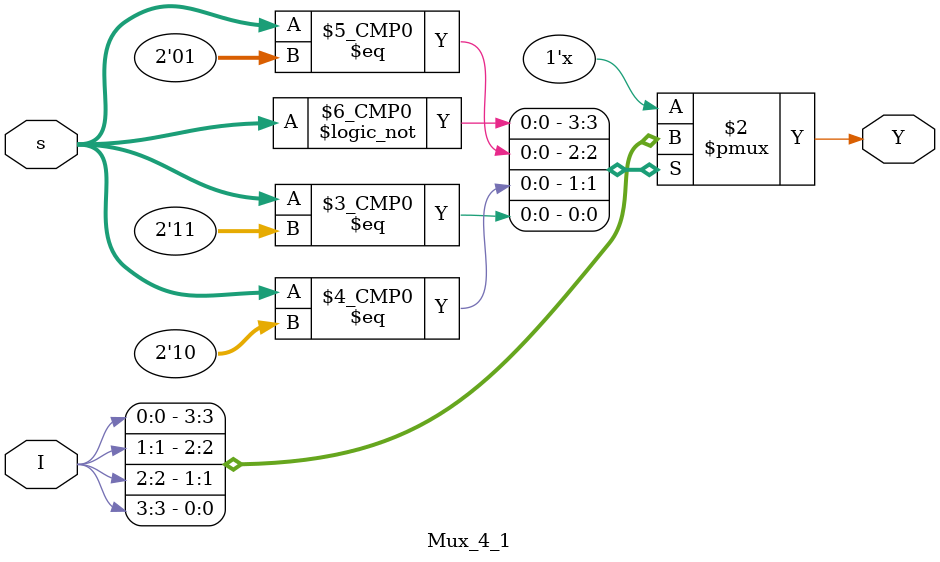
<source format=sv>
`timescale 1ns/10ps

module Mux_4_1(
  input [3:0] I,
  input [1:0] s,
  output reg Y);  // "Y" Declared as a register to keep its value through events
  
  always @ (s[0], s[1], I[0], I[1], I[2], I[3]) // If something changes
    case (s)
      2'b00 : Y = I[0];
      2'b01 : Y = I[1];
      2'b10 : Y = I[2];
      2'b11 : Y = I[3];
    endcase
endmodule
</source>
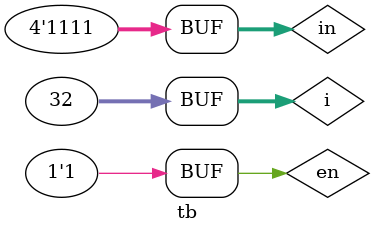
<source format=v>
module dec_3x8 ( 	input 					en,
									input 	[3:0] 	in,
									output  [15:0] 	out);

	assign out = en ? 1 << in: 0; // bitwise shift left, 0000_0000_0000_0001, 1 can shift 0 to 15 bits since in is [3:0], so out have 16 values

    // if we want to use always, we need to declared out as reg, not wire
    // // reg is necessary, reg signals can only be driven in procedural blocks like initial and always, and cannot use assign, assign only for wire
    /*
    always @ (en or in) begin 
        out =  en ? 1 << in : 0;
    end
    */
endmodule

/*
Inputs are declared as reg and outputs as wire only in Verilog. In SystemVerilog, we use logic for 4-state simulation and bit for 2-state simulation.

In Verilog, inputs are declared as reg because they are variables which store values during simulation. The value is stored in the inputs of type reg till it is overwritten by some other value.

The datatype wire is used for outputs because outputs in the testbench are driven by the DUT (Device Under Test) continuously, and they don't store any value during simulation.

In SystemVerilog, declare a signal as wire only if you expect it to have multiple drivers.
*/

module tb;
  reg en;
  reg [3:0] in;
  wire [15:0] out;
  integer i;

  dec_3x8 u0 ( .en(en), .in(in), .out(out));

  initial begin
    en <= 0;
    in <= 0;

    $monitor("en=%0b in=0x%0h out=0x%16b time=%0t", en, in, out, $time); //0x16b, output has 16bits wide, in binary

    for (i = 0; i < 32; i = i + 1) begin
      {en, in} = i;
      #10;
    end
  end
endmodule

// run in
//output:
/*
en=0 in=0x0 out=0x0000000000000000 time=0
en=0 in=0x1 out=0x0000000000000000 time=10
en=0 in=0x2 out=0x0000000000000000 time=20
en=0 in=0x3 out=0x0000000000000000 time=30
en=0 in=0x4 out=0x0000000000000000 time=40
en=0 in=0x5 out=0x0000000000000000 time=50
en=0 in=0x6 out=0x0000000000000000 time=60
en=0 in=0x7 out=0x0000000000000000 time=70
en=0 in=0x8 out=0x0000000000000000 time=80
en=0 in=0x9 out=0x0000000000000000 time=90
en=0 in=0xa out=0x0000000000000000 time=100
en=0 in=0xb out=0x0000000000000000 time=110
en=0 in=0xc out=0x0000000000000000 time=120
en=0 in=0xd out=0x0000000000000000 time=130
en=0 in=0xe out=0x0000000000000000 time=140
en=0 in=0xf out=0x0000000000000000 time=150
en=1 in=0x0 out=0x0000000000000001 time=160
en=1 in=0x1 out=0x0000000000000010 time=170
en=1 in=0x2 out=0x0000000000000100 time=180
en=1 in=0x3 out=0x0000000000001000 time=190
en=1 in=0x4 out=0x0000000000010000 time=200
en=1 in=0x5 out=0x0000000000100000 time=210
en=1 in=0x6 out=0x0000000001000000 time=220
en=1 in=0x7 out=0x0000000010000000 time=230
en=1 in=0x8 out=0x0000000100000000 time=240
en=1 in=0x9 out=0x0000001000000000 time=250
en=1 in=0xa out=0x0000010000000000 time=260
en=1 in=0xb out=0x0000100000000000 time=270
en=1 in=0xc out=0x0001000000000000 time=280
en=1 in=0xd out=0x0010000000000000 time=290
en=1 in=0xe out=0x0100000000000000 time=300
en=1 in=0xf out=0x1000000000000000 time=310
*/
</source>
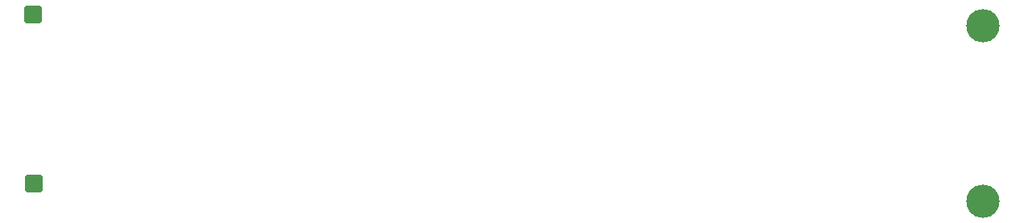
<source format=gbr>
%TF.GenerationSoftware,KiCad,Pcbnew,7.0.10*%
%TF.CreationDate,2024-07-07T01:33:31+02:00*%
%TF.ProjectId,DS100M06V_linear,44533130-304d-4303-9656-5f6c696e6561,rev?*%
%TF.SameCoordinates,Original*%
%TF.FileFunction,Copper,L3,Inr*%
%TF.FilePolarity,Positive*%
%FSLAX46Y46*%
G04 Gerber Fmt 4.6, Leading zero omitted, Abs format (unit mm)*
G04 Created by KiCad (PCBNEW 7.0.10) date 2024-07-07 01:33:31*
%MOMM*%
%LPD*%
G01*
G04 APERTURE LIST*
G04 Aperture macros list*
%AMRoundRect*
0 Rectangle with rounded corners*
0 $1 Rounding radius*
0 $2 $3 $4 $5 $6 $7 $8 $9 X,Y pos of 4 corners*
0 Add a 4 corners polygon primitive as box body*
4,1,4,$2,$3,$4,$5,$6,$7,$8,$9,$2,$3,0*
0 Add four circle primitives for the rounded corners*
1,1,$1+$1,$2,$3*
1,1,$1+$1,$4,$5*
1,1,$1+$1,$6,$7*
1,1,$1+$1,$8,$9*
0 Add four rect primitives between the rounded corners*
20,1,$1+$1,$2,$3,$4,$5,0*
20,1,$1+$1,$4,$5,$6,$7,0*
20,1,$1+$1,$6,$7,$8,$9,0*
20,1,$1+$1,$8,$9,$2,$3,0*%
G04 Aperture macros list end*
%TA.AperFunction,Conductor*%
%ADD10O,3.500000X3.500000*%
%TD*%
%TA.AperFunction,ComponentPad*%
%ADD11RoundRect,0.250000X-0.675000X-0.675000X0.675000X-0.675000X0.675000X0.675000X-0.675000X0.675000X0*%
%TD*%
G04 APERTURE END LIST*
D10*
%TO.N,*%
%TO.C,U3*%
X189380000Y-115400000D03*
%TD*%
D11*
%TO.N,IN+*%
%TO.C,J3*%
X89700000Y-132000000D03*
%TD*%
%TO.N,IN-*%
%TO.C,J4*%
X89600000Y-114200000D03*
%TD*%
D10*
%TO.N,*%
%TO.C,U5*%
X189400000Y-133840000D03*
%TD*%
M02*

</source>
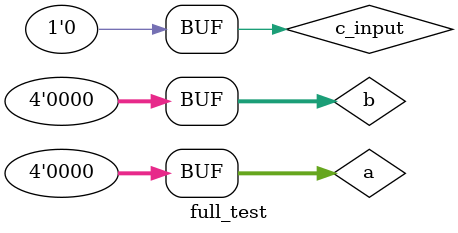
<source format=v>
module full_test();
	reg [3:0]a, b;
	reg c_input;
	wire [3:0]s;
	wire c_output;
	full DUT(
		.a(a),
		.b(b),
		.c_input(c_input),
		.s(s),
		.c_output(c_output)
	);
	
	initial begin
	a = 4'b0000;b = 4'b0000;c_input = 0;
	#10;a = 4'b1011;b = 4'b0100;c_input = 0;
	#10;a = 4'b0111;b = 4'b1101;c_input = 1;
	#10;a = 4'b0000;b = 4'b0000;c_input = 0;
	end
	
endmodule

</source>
********************
◆ **ACTIVITY**
Match on "begin" and copy out every line of the entries that contains it.

◆ **ANSWER SPACE**
    always @ (en or in) begin 
  initial begin
    for (i = 0; i < 32; i = i + 1) begin
	initial begin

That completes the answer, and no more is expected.